NhEW PAD (Northsouth east west – personal aAdaptable dwelling), 2001, is a work by OPEN Office/ cOPENhagen Office. The project combines architecture and furnishings in a minimal one-room living space that packs up for transport in a crate sized approximately 1.5 cubic metres. The components are custom-selected by the buyer beforehand, offering a genuine opportunity to its owner to ‘pack it in’ and ‘get away from it all’. This work is uncannily similar in spirit to that of artists such as Andrea Zittel (e.g. the A-Z living units, 2001) and Atelier van Lieshout ( Pioneer set, 2001) which explore similar escapist ideas through practical means.

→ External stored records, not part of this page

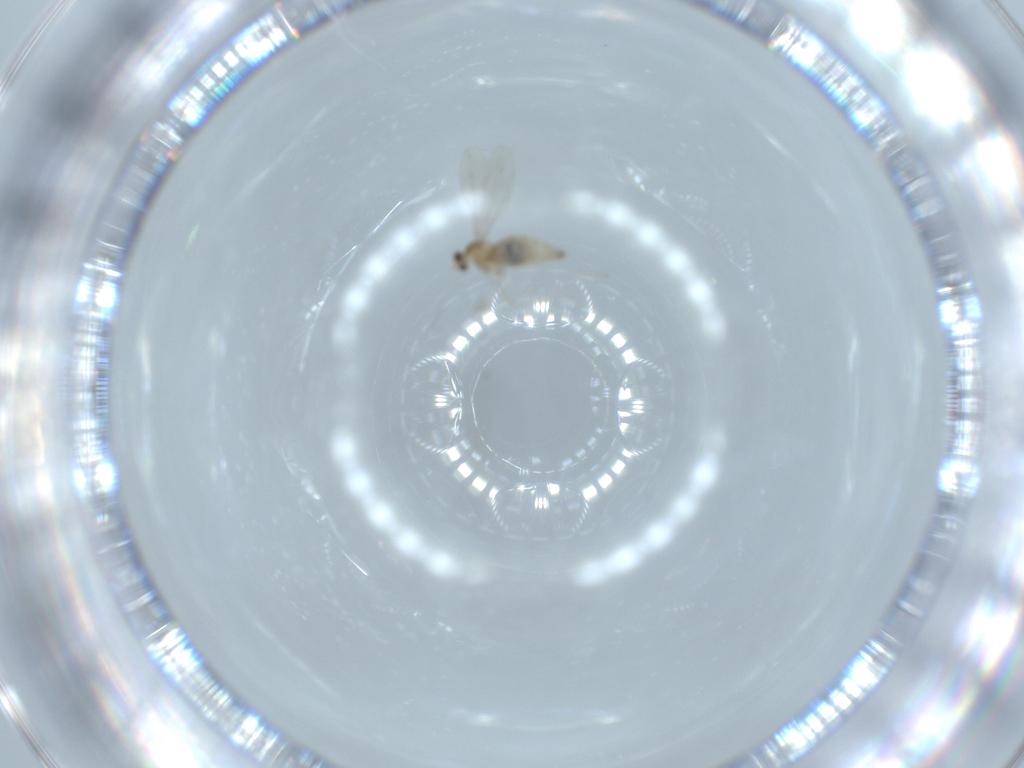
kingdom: Animalia
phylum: Arthropoda
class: Insecta
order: Diptera
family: Cecidomyiidae
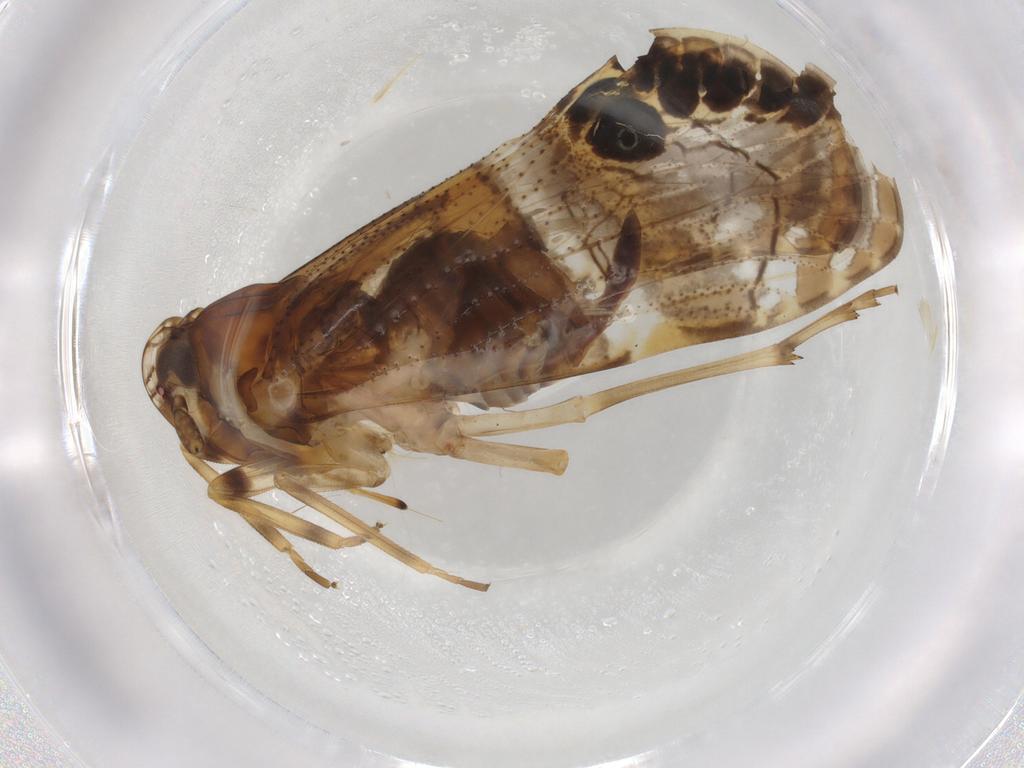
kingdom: Animalia
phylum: Arthropoda
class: Insecta
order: Hemiptera
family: Cixiidae
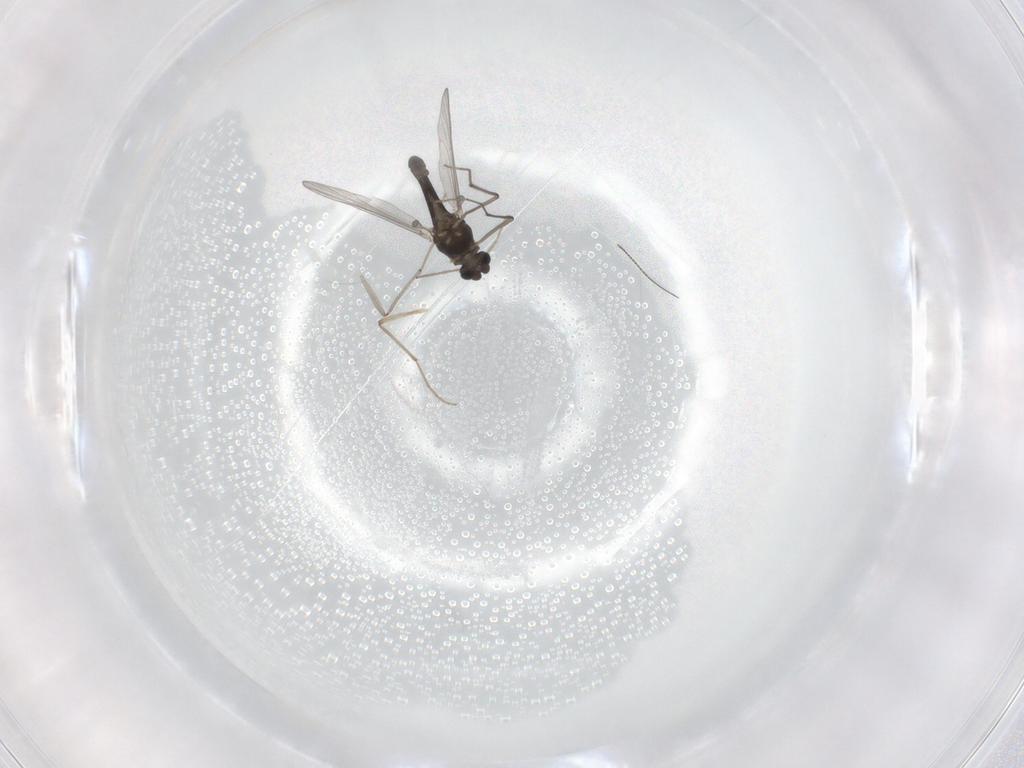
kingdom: Animalia
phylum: Arthropoda
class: Insecta
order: Diptera
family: Chironomidae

The exhibition (unconsciously?) marks the continuing cultural erosion between marcated territories of ‘fine art’ and design/architecture, and the general messiness of the mass culture/’high culture’ divide. Artists such as Andrea Zittel, Jorge Pardo, Atelier van Lieshout and Mick O’Kelly represent a growing number of contemporary artists who choose to use a language of (fully functional) design and technology. This trend could be seen as a strategy for making artwork that deals with themes of the body and the built environment, or the body in society that attempts to challenge social realities beyond mere commentary in a fine art context. Likewise, the exhibition also points to the social importance of design products beyond mere commodities. The relevance of this exhibition in the current cultural and social climate is undeniable: without taking up the problematic fine art/design or high/popular culture divide, it is clear to everyone that housing and planning problems and poverty are but two areas of contemporary lifestyle currently in crisis.
Unfortunately, however, the siting of proposed design solutions to these problems in an ‘art’ space seemed to distance many viewers from its relevance importance: it was difficult not to notice the many people who approached the work as if it were a painting that would speak to them, or offer some purely aesthetic pleasure. Ironically, many others gave the work very little attention, the work probably offering little of the ‘viewing pleasure’ some associate with art galleries and museums. The collapse of art into mass culture is a debate for another time, but it’s more than a pity that the siting of such important work within an art institution such as IMMA should render it inaccessible, or worse, irrlevant, in some way.
Sarah Browne is an artist and writer currently based in Dublin.
Living in Motion: Design and Architecture for Flexible Dwelling, IMMA, 29 October to January 4 2004. Exhibition organised by the vitra Design Museum, Weil am Rein, Germany.